I gather a long breath. “That’s a loaded question.”

Leaving her vanilla-bubble-bath-scented side, I make myself a drink and toss it back in one go.

“What about your father? Is he still around?” she asks.

I give her a terse shake of the head. “My past is like one of those depressingly cliché country songs. There’s a reason I keep a tight lid on it. No one wants to hear about that shit. And I sure as hell don’t want to be some sob story, nor do I want it reduced to some sad little paragraph on my Wikipedia page.”

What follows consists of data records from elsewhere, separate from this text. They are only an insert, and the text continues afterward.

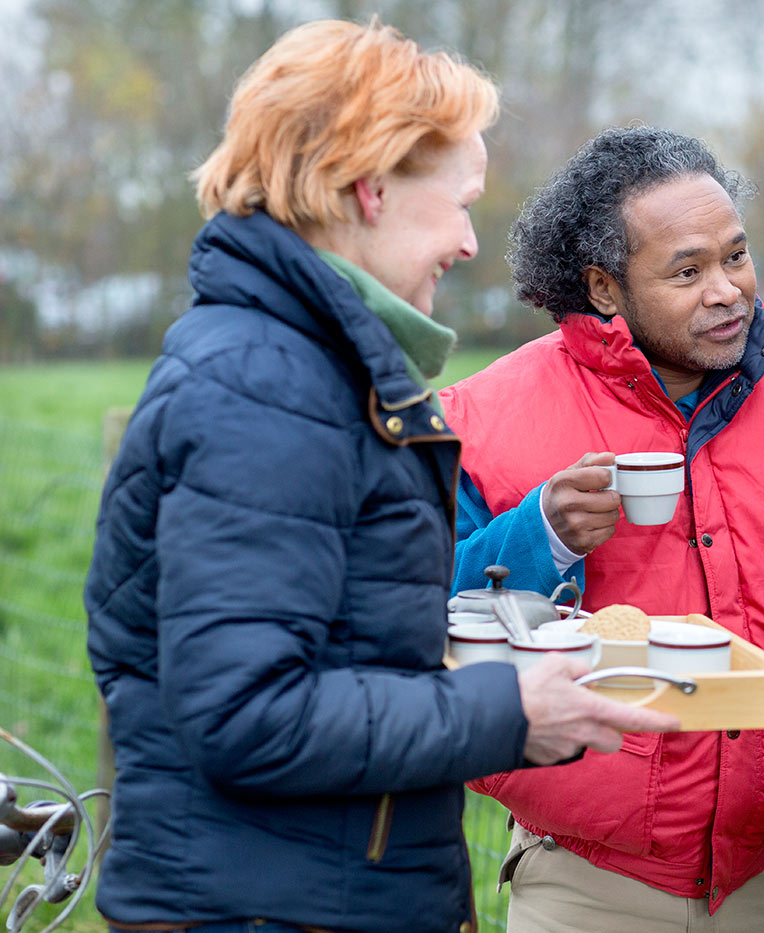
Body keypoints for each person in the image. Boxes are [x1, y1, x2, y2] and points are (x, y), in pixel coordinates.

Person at [83, 20, 675, 933]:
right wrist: (505, 709)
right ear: (370, 188)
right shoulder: (267, 389)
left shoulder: (304, 368)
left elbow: (331, 646)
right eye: (460, 201)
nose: (472, 242)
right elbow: (249, 713)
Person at [438, 126, 764, 931]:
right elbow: (428, 614)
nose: (727, 290)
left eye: (735, 257)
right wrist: (542, 532)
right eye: (687, 270)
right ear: (604, 287)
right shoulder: (487, 416)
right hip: (585, 879)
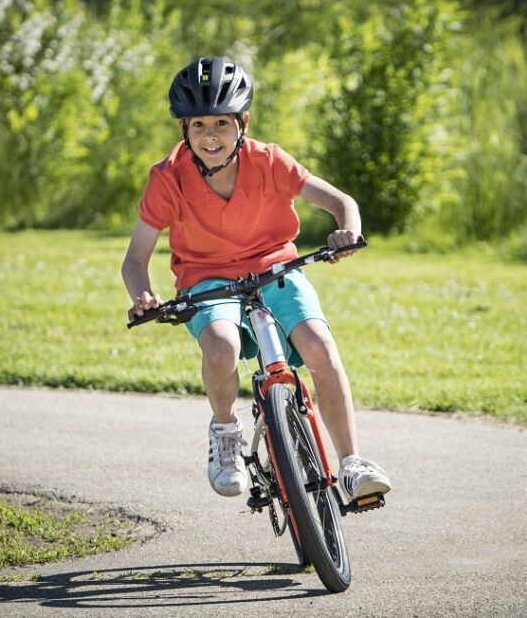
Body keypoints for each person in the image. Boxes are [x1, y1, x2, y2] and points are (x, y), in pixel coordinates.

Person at [122, 56, 391, 504]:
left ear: (242, 123)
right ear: (184, 131)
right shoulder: (167, 178)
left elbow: (341, 202)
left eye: (222, 124)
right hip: (206, 279)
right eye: (200, 125)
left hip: (274, 268)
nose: (211, 136)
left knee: (319, 346)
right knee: (222, 344)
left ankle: (352, 463)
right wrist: (143, 295)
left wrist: (349, 231)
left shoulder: (268, 160)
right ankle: (225, 431)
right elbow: (135, 259)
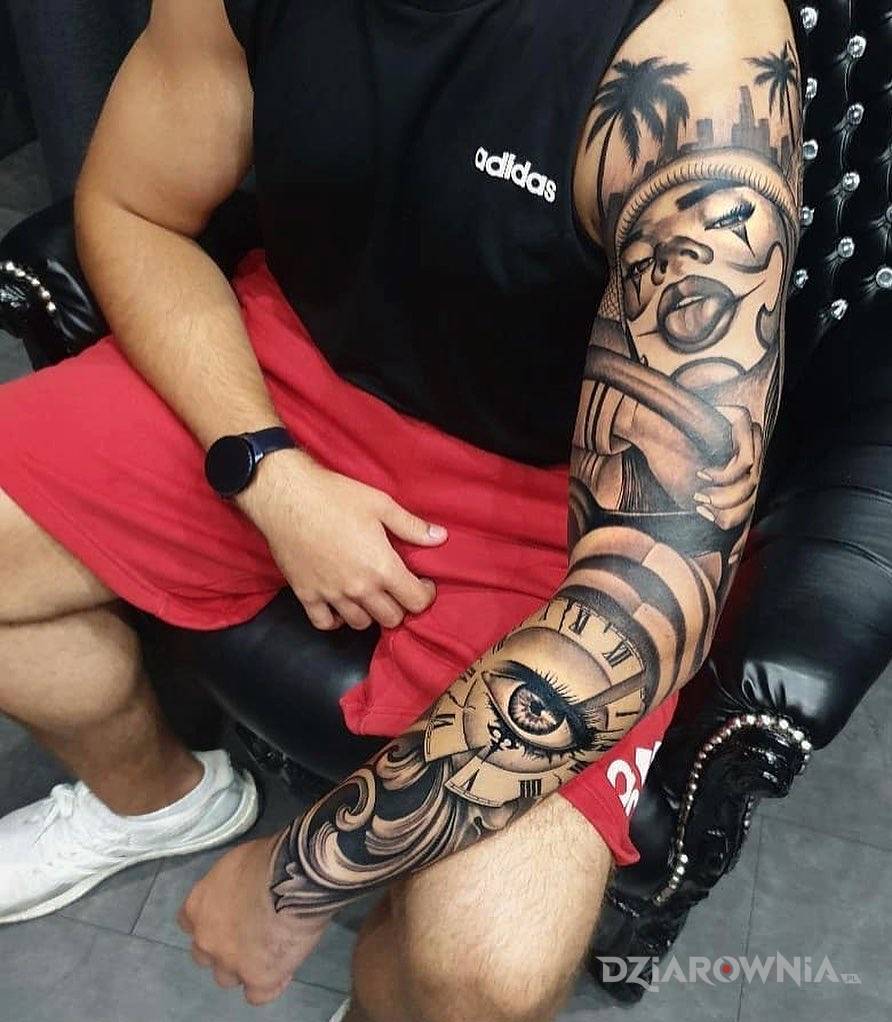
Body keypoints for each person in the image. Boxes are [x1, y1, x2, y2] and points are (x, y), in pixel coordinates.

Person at [0, 0, 802, 1017]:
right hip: (281, 376)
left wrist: (297, 874)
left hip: (567, 489)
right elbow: (133, 209)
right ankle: (154, 802)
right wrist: (266, 469)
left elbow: (649, 598)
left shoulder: (697, 56)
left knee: (486, 970)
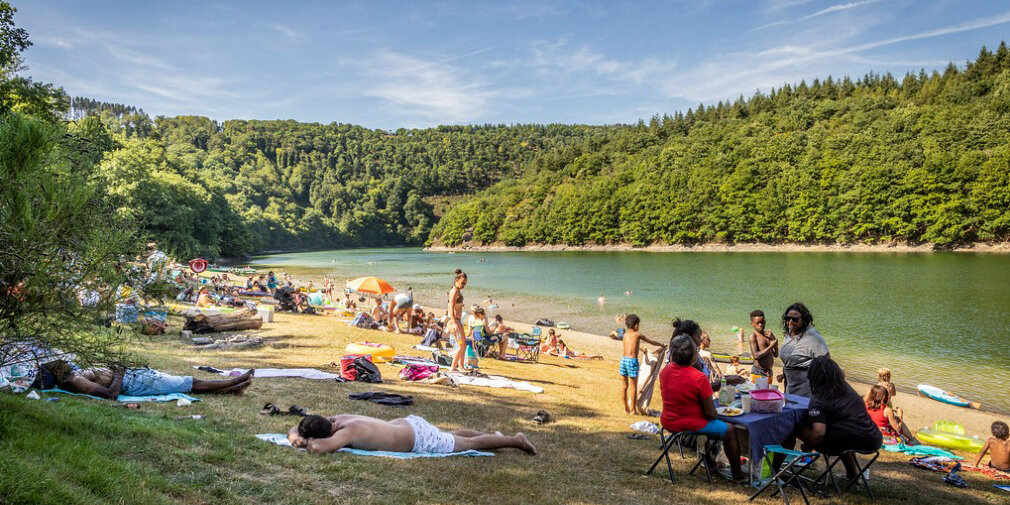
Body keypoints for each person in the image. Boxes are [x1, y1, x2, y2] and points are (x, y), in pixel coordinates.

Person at [660, 334, 745, 482]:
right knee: (729, 430)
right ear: (694, 357)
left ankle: (710, 463)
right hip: (688, 424)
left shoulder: (665, 371)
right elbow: (711, 414)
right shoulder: (698, 378)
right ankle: (738, 475)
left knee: (711, 425)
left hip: (668, 421)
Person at [792, 356, 881, 481]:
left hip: (849, 440)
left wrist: (807, 447)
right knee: (844, 435)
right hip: (873, 438)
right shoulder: (847, 389)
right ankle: (852, 475)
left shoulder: (819, 399)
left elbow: (818, 433)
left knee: (795, 426)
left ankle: (779, 466)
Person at [288, 414, 537, 455]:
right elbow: (300, 428)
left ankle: (515, 440)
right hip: (409, 425)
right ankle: (496, 435)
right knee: (452, 434)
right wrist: (295, 431)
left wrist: (300, 441)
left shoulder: (346, 432)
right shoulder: (337, 419)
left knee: (468, 443)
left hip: (417, 438)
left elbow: (320, 448)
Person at [48, 362, 254, 398]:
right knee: (188, 382)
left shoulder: (74, 374)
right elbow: (110, 395)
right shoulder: (76, 381)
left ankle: (231, 388)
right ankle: (233, 382)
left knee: (182, 382)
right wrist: (119, 371)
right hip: (135, 383)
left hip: (134, 376)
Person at [778, 302, 829, 397]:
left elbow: (826, 361)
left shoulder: (812, 336)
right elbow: (791, 358)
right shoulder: (789, 333)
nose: (790, 321)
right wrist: (784, 373)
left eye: (795, 319)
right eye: (787, 318)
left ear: (804, 320)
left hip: (806, 388)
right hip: (790, 386)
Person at [620, 314, 665, 415]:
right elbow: (651, 342)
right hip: (632, 361)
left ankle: (626, 409)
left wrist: (640, 348)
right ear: (636, 325)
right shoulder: (637, 335)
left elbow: (630, 346)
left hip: (623, 360)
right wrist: (662, 345)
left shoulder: (625, 335)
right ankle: (633, 410)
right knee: (633, 386)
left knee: (624, 385)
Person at [748, 310, 778, 383]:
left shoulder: (768, 335)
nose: (760, 325)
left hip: (769, 371)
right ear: (752, 324)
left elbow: (776, 354)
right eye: (757, 323)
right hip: (758, 372)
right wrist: (771, 346)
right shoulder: (753, 336)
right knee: (758, 394)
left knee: (767, 393)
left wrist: (774, 340)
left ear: (765, 322)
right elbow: (756, 356)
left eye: (762, 322)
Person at [447, 269, 468, 372]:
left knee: (463, 344)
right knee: (461, 345)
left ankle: (461, 366)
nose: (464, 285)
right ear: (457, 280)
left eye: (465, 283)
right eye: (462, 283)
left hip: (458, 320)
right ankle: (453, 367)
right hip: (454, 321)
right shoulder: (454, 291)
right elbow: (450, 307)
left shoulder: (457, 290)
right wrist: (454, 322)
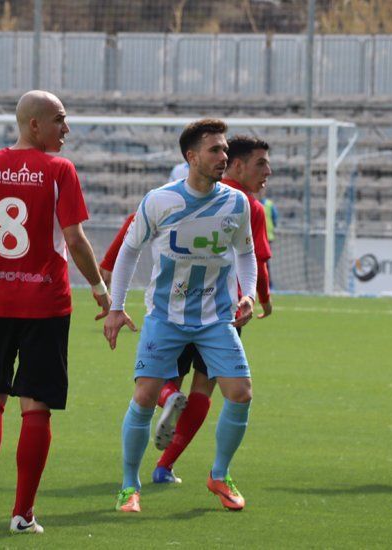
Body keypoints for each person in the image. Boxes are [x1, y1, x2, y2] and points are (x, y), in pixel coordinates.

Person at [0, 90, 111, 534]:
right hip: (45, 304)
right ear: (35, 125)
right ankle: (22, 514)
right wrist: (99, 286)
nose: (66, 129)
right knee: (37, 405)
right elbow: (74, 239)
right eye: (60, 120)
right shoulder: (59, 170)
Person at [104, 119, 257, 513]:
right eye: (215, 150)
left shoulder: (236, 203)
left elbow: (245, 252)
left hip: (216, 318)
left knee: (240, 393)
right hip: (165, 316)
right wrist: (116, 308)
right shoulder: (159, 200)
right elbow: (128, 251)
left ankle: (219, 475)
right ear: (191, 157)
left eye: (225, 150)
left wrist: (249, 294)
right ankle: (128, 486)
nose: (224, 157)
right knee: (144, 396)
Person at [149, 135, 274, 485]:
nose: (268, 170)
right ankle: (165, 465)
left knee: (164, 380)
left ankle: (170, 397)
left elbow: (138, 222)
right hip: (223, 311)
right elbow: (256, 261)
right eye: (261, 163)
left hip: (177, 302)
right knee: (204, 387)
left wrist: (109, 263)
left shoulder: (180, 193)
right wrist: (262, 298)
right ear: (236, 163)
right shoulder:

“There’s nothing wrong with being vulnerable. You’re not made of steel, West. Even if you pretend you are. Maybe you can fool the world, but you can’t fool me.”

Charmed and a bit bemused, I mix her a gin and tonic—a wordless invitation to stay a little longer. Anyone who can hold her own around me is worthy of the privilege. Besides, every second in this room with her is one less second I’m alone with my current reality.

“So tell me, Superman,” she says, settling into my favorite chair. Intentional? Perhaps. Her cherry blossom lips curl into a mischievous grin, and I’m taken back to the first time I saw her wandering the halls of my corporate headquarters. The confident bounce in her step, the sway in her hips, the contagious laugh. The curve-hugging blue sweaterdress. “What’s your kryptonite?”